Steiner said the focus is on hemp grown for cannabinoids like CBD, used in oils, lotions, tinctures and other products. Scientists are also paying close attention to whether environmental factors have any effect on levels of tetrahydrocannabinol, or THC, in the plants.
By law, hemp cannot have more than 0.3% THC, the component in cannabis that gets users high. If hemp exceeds the 0.3% benchmark, it is considered illegal marijuana under federal law and must be destroyed.
“This is the first nationwide trial of this sort,” Steiner said. “Right now, much of this market the last couple of years has revolved around CBD production and cannabinoids.

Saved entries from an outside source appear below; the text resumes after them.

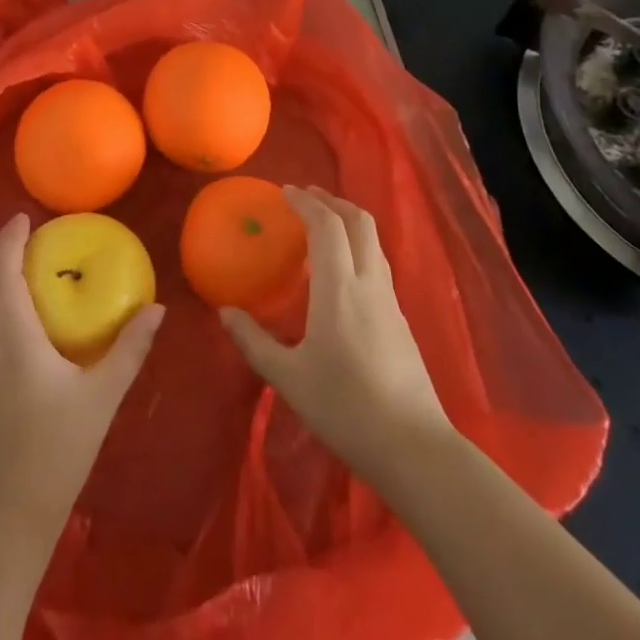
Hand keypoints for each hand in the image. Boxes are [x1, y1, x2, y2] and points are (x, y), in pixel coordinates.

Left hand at [0, 214, 163, 542]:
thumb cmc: (58, 450)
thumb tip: (156, 308)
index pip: (0, 271)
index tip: (26, 217)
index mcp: (13, 337)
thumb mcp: (102, 397)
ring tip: (25, 258)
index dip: (8, 239)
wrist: (10, 512)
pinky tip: (20, 302)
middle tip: (27, 232)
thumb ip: (130, 349)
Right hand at [221, 187, 448, 481]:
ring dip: (348, 221)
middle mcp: (369, 284)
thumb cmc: (344, 408)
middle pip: (359, 222)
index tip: (284, 192)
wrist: (413, 448)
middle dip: (333, 201)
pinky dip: (358, 247)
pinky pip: (378, 264)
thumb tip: (225, 312)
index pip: (326, 226)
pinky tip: (342, 271)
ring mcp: (390, 301)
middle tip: (306, 197)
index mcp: (339, 289)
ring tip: (323, 224)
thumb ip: (254, 340)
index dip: (306, 202)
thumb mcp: (288, 377)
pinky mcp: (401, 320)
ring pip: (373, 242)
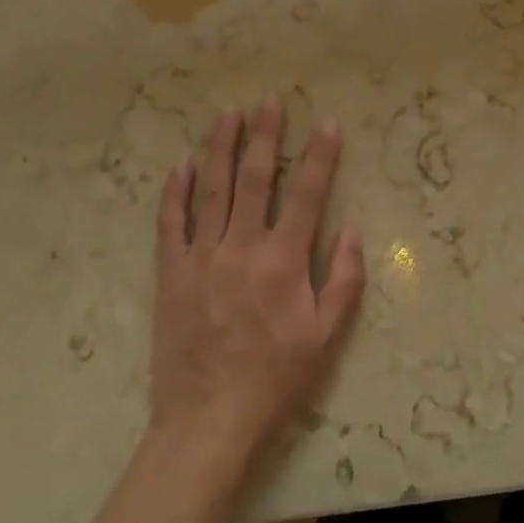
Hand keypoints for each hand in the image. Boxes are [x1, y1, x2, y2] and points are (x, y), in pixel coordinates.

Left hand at [149, 99, 365, 467]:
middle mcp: (242, 248)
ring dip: (220, 148)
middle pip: (254, 179)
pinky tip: (181, 164)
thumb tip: (352, 230)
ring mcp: (202, 257)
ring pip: (212, 190)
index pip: (306, 195)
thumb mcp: (325, 338)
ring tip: (227, 114)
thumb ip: (344, 281)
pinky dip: (176, 192)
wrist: (207, 422)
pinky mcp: (172, 273)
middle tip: (269, 100)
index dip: (318, 156)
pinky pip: (171, 224)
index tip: (326, 123)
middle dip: (264, 136)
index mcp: (283, 262)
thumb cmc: (275, 380)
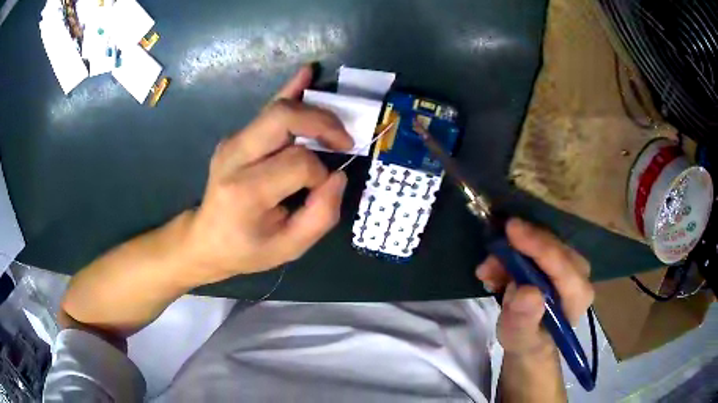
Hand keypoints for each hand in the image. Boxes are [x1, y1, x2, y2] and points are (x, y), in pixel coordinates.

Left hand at [181, 65, 353, 283]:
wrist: (205, 240)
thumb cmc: (247, 249)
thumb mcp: (289, 248)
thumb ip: (321, 215)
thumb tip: (339, 174)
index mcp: (246, 191)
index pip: (298, 163)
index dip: (321, 173)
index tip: (322, 188)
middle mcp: (235, 158)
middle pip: (283, 118)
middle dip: (322, 122)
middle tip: (343, 140)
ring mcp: (232, 143)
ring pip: (277, 109)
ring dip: (313, 109)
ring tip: (337, 122)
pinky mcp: (236, 138)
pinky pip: (267, 110)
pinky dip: (290, 90)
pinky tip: (307, 73)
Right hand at [476, 218, 593, 356]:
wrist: (529, 341)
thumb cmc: (527, 342)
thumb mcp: (520, 338)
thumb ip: (525, 318)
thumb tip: (527, 292)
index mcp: (578, 296)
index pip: (562, 264)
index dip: (538, 245)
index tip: (511, 229)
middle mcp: (580, 274)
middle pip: (553, 247)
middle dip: (519, 248)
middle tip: (489, 262)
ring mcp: (569, 264)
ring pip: (542, 242)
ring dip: (511, 253)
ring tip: (487, 273)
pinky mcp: (557, 259)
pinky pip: (536, 245)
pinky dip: (513, 253)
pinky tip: (496, 272)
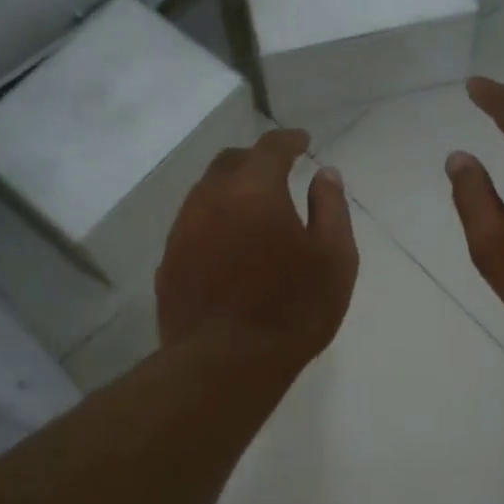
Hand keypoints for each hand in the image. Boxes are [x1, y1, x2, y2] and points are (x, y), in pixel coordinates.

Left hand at [157, 128, 358, 369]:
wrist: (225, 363)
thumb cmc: (292, 309)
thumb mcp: (334, 258)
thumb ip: (331, 208)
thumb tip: (325, 174)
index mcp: (255, 190)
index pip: (270, 147)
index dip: (289, 140)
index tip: (303, 142)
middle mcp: (211, 199)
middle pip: (231, 163)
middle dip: (255, 161)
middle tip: (276, 173)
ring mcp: (182, 231)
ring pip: (205, 194)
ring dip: (230, 191)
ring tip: (251, 209)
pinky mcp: (168, 262)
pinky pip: (192, 226)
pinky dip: (213, 223)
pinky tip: (227, 246)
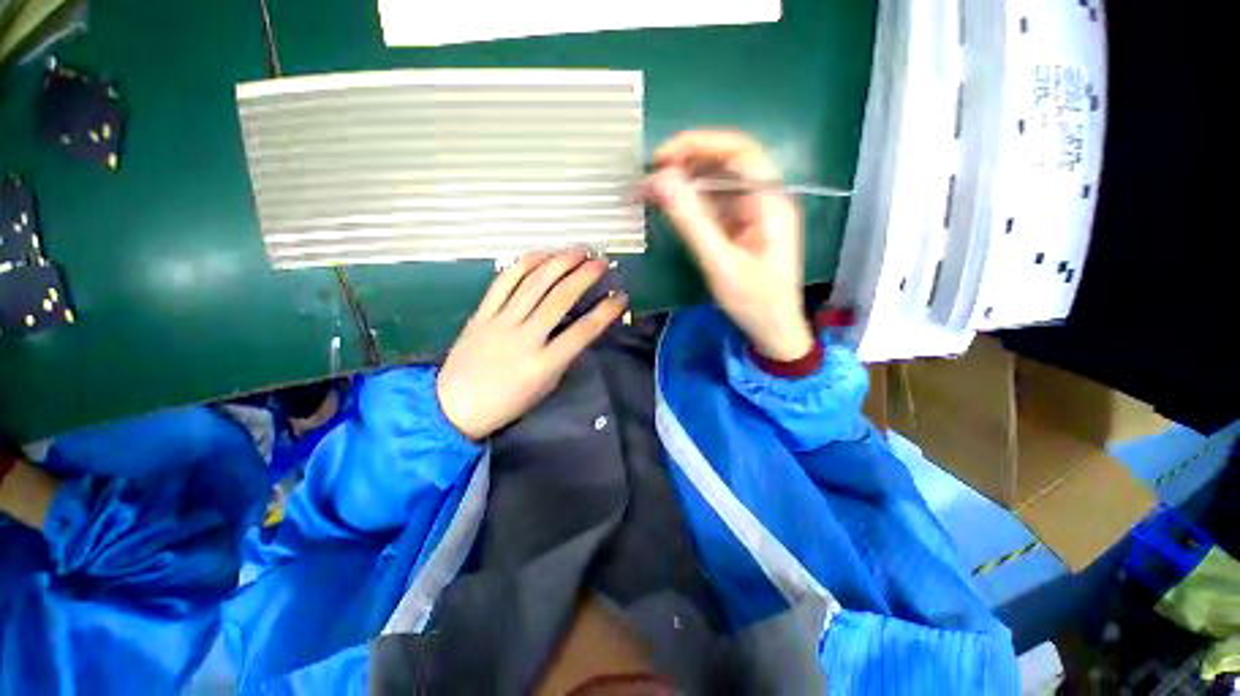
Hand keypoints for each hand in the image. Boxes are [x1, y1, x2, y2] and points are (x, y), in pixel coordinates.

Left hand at [437, 249, 627, 439]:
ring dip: (559, 263)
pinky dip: (523, 265)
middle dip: (585, 275)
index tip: (620, 296)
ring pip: (534, 284)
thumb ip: (563, 356)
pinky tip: (540, 255)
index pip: (583, 331)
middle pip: (559, 298)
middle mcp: (524, 338)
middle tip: (601, 261)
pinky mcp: (481, 314)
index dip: (606, 311)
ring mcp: (500, 322)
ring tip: (578, 251)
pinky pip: (503, 283)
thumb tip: (580, 329)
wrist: (453, 407)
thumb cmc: (506, 403)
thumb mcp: (545, 387)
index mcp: (544, 364)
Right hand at [646, 131, 813, 360]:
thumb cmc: (754, 301)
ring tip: (651, 190)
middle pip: (726, 163)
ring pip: (717, 184)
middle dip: (687, 163)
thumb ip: (692, 222)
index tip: (662, 156)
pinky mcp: (741, 228)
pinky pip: (715, 205)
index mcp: (770, 201)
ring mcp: (753, 213)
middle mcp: (764, 199)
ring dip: (684, 183)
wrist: (774, 330)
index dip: (699, 144)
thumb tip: (661, 180)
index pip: (738, 151)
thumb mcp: (720, 263)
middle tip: (650, 175)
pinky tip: (670, 206)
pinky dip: (691, 202)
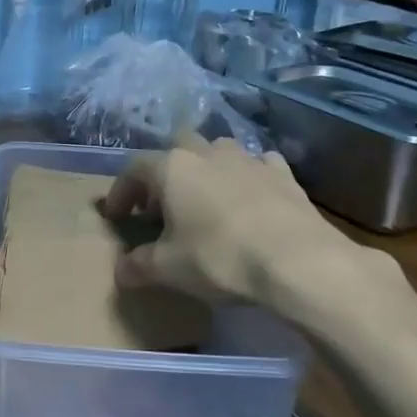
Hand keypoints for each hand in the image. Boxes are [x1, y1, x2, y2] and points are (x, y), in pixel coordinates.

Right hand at [103, 135, 386, 306]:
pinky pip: (257, 165)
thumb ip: (139, 265)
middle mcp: (207, 152)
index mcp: (172, 168)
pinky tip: (250, 198)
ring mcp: (248, 159)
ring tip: (205, 201)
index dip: (121, 192)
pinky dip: (247, 177)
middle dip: (165, 171)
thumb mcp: (168, 269)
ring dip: (206, 169)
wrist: (298, 260)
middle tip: (162, 205)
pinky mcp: (283, 173)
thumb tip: (121, 269)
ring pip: (218, 151)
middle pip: (177, 147)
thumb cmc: (220, 258)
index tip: (117, 217)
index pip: (134, 169)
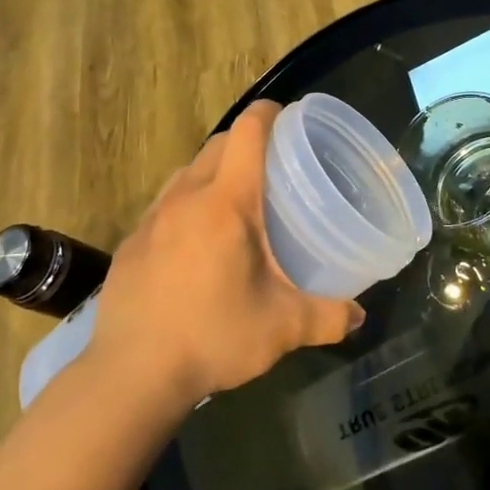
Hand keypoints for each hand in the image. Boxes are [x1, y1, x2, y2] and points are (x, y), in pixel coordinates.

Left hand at [88, 101, 364, 405]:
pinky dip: (187, 203)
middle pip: (217, 144)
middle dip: (246, 142)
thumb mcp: (282, 328)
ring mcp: (152, 218)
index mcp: (227, 202)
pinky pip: (165, 203)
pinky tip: (197, 242)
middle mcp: (186, 197)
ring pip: (188, 171)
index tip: (290, 119)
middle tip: (275, 166)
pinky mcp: (130, 243)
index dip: (270, 114)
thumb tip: (359, 316)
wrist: (130, 375)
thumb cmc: (213, 337)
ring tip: (237, 200)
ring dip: (214, 170)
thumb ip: (328, 317)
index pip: (247, 132)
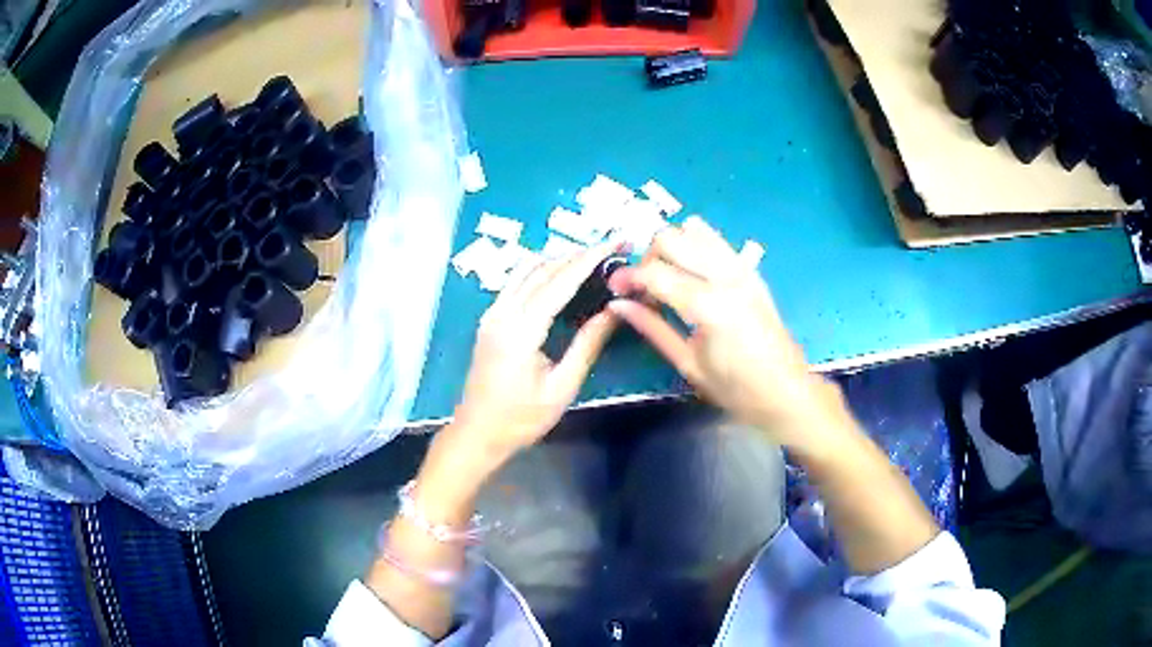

But we don’t really know where is the best place to produce, optimally and economically, essential hemp varieties.”
That’s not the only project underway at the Center.
Steiner said the center is also working with the University of California-Davis on irrigation trials to determine how much water hemp needs to grow in drier climates. Testing began this year in Ontario, Hermiston and Klamath Falls in Oregon and Fresno and Yolo counties in California.
“We know from preliminary work last year that hemp does not do well having wet feet,” Steiner said. “You just can’t keep it wet. You’ll get root rot, and all sorts of other problems. We’re trying to find out how far you should take it down, and does that have an effect on the yield of cannabinoids.”
In another area of research, OSU and USDA-ARS are taking hemp biomass after cannabinoid extraction and using it as a feed supplement for livestock, including meat lambs and dairy cows.
Steiner said the material is actually superior to alfalfa in terms of nutrition and digestion for the animals. What’s left is to test the meat and milk for cannabinoids, including CBD and THC, to ensure it is safe for human consumption.
The trial is designed to generate data needed for the U.S. Food and Drug Administration to approve hemp feed supplements for livestock, Steiner said.
Finally, Steiner said OSU is working with the USDA-ARS at a federal research lab in Peoria, Ill., analyzing cannabinoid testing methods and instruments to ensure results are consistent and accurate.
”There are many types of analytical instruments,” Steiner said. “They all are good machines, but they may give different results for the compounds being examined. What are the instruments you should use? What ends up giving you consistent results test after test?”
OSU might be leading this hemp research, but Steiner said their findings will benefit the entire industry.
”Underneath that original rubric is how do you fit hemp into American agriculture?” he said. “We’re having to learn that right now, very quickly.”